__Exercise__:
Write every record out again exactly, and keep images out of it.

__Working data__:
★ ★ ★
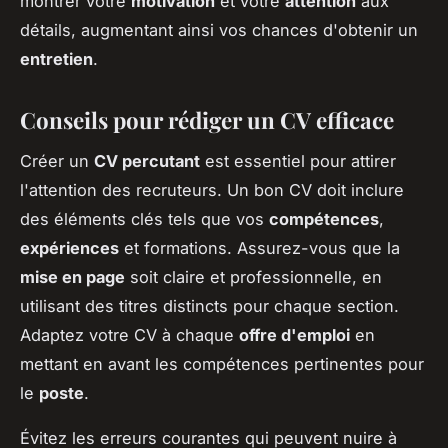
montrer votre
motivation
et votre
attention
aux
détails, augmentant ainsi vos chances d'obtenir un
entretien
.
Conseils pour rédiger un CV efficace
Créer un
CV percutant
est essentiel pour attirer
l'attention des recruteurs. Un bon CV doit inclure
des éléments clés tels que vos
compétences
,
expériences
et formations. Assurez-vous que la
mise en page
soit claire et professionnelle, en
utilisant des titres distincts pour chaque section.
Adaptez votre CV à chaque
offre d'emploi
en
mettant en avant les compétences pertinentes pour
le
poste
.
Évitez les erreurs courantes qui peuvent nuire à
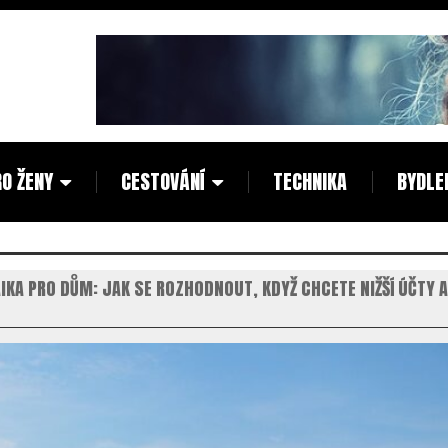
O ŽENY
CESTOVÁNÍ
TECHNIKA
BYDLE
IKA PRO DŮM: JAK SE ROZHODNOUT, KDYŽ CHCETE NIŽŠÍ ÚČTY 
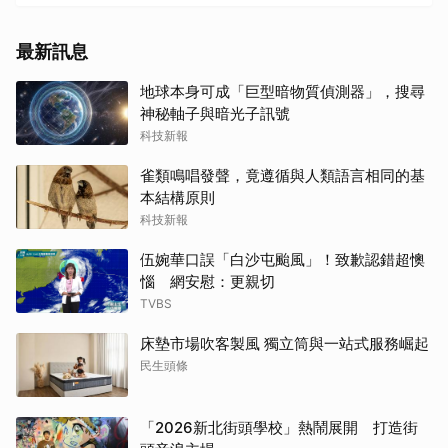
最新訊息
地球本身可成「巨型暗物質偵測器」，搜尋
神秘軸子與暗光子訊號
科技新報
雀類鳴唱發聲，竟遵循與人類語言相同的基
本結構原則
科技新報
伍婉華口誤「白沙屯颱風」！致歉認錯超懊
惱 網安慰：更親切
TVBS
床墊市場吹客製風 獨立筒與一站式服務崛起
民生頭條
「2026新北街頭學校」熱鬧展開 打造街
★ ★ ★
__Answer box__:
montrer votre
motivation
et votre
attention
aux
détails, augmentant ainsi vos chances d'obtenir un
entretien
.
Conseils pour rédiger un CV efficace
Créer un
CV percutant
est essentiel pour attirer
l'attention des recruteurs. Un bon CV doit inclure
des éléments clés tels que vos
compétences
,
expériences
et formations. Assurez-vous que la
mise en page
soit claire et professionnelle, en
utilisant des titres distincts pour chaque section.
Adaptez votre CV à chaque
offre d'emploi
en
mettant en avant les compétences pertinentes pour
le
poste
.
Évitez les erreurs courantes qui peuvent nuire à
O ŽENY
CESTOVÁNÍ
TECHNIKA
BYDLE
IKA PRO DŮM: JAK SE ROZHODNOUT, KDYŽ CHCETE NIŽŠÍ ÚČTY 
最新訊息
地球本身可成「巨型暗物質偵測器」，搜尋
神秘軸子與暗光子訊號
科技新報
雀類鳴唱發聲，竟遵循與人類語言相同的基
本結構原則
科技新報
伍婉華口誤「白沙屯颱風」！致歉認錯超懊
惱 網安慰：更親切
TVBS
床墊市場吹客製風 獨立筒與一站式服務崛起
民生頭條
「2026新北街頭學校」熱鬧展開 打造街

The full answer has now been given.